### WORK TO BE COMPLETED
Taking the line with "October–6 November 2019" as the first and the line with "## Voting Intentions" as the last, set down exactly every line in that range from the entries below, and no more.

### DATA EXCERPTS

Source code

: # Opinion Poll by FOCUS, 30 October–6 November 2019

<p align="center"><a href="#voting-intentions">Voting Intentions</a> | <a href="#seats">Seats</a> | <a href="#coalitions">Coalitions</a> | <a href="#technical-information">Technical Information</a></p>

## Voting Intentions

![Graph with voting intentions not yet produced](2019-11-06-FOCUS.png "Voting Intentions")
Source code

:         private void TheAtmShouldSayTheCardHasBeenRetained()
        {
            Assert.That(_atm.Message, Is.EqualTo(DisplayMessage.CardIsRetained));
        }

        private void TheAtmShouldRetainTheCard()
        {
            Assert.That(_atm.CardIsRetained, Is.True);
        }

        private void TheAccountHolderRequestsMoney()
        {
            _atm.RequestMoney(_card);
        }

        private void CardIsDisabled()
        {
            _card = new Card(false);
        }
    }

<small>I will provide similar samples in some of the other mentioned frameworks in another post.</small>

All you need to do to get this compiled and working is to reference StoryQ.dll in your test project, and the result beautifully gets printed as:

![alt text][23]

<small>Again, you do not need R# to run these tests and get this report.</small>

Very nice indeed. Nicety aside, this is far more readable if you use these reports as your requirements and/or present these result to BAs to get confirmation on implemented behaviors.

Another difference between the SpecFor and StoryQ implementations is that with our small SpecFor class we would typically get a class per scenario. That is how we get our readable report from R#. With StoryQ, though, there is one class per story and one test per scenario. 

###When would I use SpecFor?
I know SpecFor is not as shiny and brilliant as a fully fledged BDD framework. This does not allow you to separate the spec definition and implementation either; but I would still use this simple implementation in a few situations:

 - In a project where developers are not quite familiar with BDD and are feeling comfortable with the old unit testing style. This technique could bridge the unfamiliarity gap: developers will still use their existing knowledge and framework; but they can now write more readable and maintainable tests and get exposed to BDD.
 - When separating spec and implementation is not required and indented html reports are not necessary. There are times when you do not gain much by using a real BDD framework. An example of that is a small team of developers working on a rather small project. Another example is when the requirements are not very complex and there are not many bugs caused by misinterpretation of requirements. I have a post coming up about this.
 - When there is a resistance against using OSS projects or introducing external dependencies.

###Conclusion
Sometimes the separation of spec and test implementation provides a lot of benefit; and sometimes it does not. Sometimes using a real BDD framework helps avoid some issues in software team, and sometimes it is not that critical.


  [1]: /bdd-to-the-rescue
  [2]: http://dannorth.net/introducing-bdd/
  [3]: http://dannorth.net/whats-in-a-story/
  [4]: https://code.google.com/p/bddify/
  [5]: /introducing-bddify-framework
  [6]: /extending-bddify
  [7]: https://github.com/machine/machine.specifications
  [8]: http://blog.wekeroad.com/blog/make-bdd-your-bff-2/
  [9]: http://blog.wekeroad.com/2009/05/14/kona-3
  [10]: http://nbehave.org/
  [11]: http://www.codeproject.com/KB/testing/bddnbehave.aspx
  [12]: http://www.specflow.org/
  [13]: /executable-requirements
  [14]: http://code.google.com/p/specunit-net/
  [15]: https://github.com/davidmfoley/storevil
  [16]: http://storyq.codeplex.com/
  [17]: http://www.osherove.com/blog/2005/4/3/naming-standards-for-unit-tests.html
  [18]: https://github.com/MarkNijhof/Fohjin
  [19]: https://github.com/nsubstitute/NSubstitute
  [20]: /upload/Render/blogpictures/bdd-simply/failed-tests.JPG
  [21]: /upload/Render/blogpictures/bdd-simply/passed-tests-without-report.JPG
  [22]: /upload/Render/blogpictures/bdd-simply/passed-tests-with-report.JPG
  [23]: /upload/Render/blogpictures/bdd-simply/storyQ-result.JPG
---
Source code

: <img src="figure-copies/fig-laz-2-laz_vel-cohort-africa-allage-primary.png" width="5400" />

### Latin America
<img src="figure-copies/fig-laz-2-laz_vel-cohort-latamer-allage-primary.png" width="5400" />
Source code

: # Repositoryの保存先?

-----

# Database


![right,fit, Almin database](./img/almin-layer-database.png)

### OUTPUT FOR THIS EXERCISE
: # Opinion Poll by FOCUS, 30 October–6 November 2019

<p align="center"><a href="#voting-intentions">Voting Intentions</a> | <a href="#seats">Seats</a> | <a href="#coalitions">Coalitions</a> | <a href="#technical-information">Technical Information</a></p>

## Voting Intentions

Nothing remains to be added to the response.